The database is written with four circles of readers in mind. Journalists get a ready-made bibliography with links to primary documents, a tabular accounting of fines, a chronology of events, and the names of whistleblowers who can be tracked down. Lawyers and mediators get a compilation of precedents, legal bases, and jurisdictions arranged so that they can be used in argument or in the preparation of class-action suits. Teachers and lecturers get material for workshops on technology ethics, privacy law, and investigative journalism — every card follows the same structure, which makes comparisons easier. Citizens get a "Citizen takeaways" section with concrete steps that can be taken in one afternoon.

We do not expect each of these circles to read the database the same way. A teacher is looking for an example for a lesson; an attorney for a precedent to cite; a parent for information about TikTok; a student for a quotation to use in a paper. All have the right to find what they came for without having to wade through an ideological layer this database deliberately does not carry. The arguments are in the introductory essays. The cards hold the facts.

What we expect

The most interesting moment in this work is not yet behind us — it lies ahead: the moment the database is put to use. When a journalist takes three facts from here and writes a piece we would have written differently. When an attorney uses the compilation of fines in a court appearance. When a high-school teacher shows her class the Cambridge Analytica card, and her students notice the same mechanism in TikTok. When a staffer at Poland's data protection authority finds the argument she needed. When a Facebook user closes their account — or does not, but changes privacy settings they did not know existed.

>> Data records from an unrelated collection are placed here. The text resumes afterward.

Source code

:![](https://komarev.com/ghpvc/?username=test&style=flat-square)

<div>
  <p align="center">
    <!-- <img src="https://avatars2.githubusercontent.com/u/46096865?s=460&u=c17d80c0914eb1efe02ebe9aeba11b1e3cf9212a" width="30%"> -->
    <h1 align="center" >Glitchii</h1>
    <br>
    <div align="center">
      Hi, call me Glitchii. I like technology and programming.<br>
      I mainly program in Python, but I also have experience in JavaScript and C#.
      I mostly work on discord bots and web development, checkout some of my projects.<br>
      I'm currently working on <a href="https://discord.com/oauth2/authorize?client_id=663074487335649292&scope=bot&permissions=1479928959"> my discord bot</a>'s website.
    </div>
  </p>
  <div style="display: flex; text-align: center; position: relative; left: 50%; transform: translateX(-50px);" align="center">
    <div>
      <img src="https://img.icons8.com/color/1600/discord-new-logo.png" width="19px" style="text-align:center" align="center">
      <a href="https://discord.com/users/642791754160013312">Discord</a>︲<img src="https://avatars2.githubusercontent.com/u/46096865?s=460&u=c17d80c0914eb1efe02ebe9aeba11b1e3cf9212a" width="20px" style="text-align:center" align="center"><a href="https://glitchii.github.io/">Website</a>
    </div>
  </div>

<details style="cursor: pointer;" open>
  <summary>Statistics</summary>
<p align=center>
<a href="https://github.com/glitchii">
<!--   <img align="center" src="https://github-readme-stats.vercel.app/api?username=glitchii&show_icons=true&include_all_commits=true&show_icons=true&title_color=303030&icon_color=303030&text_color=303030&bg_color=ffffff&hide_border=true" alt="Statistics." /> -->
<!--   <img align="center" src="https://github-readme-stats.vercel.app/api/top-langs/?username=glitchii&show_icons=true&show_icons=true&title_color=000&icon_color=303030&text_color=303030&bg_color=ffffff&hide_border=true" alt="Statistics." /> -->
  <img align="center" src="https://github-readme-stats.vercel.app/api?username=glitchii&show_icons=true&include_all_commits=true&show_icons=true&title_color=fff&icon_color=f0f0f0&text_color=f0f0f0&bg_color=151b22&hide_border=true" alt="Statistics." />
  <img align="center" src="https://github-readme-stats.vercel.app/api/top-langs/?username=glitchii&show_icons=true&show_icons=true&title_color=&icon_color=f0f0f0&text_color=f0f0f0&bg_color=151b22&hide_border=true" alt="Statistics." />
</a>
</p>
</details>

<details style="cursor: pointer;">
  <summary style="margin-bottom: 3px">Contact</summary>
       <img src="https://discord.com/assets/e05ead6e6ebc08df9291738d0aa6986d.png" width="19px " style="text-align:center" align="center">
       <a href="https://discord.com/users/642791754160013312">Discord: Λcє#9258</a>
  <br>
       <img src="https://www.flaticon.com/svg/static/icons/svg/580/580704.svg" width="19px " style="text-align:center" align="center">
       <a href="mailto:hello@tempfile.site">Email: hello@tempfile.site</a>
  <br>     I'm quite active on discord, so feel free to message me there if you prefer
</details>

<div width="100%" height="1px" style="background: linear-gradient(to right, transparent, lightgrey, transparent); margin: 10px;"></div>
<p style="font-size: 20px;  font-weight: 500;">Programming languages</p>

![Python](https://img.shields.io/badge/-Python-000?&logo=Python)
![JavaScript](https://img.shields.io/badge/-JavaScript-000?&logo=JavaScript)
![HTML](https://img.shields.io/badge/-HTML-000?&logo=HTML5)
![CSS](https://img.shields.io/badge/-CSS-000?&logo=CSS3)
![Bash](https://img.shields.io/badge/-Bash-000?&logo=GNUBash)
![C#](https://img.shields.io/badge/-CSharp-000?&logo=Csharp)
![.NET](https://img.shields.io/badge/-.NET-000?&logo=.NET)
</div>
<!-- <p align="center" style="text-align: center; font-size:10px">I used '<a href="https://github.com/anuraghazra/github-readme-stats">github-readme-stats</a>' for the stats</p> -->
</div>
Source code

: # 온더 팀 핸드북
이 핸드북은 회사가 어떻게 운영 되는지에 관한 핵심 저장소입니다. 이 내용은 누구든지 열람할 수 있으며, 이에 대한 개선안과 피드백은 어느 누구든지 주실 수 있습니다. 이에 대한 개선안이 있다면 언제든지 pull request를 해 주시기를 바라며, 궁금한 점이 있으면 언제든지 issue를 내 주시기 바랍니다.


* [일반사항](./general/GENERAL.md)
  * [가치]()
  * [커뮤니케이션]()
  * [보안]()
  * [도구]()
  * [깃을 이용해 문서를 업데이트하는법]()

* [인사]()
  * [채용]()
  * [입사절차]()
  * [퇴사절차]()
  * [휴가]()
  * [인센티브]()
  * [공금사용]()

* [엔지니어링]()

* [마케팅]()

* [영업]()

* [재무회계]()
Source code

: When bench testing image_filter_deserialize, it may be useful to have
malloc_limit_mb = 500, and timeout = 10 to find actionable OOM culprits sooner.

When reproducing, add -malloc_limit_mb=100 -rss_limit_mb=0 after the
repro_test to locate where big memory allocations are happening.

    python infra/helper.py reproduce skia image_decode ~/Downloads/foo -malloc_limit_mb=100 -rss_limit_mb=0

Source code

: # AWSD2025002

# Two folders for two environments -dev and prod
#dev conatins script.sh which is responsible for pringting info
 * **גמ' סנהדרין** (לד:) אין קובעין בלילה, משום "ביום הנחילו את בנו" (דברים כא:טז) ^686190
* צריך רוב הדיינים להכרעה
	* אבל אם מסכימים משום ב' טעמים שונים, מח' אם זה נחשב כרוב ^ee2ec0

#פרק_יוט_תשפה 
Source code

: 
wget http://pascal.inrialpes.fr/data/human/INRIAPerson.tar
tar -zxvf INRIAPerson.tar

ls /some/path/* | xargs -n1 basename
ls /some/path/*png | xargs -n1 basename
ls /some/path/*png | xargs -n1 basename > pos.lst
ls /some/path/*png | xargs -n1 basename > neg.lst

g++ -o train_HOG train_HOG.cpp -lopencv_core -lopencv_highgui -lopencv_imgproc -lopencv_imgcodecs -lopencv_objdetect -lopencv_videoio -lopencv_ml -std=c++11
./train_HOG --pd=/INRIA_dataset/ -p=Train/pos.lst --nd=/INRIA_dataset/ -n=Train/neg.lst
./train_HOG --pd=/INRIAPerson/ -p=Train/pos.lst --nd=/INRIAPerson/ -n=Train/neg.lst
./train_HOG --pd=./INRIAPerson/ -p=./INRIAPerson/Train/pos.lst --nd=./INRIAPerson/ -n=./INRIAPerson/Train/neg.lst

This database is not a finished argument. It is a set of building blocks from which an argument can be assembled. Our introductory essays — four voices, each with its own stake — demonstrate four ways of assembling one. We do not claim these are the only ways. We claim that placing them side by side is itself a position: the problem we are examining is neither purely technological, nor purely legal, nor purely civic. It is all of these at once. And for that reason a single perspective — even the best one — cannot contain it.

Thirty-three cases. Four voices. One database. The rest depends on what you do with it.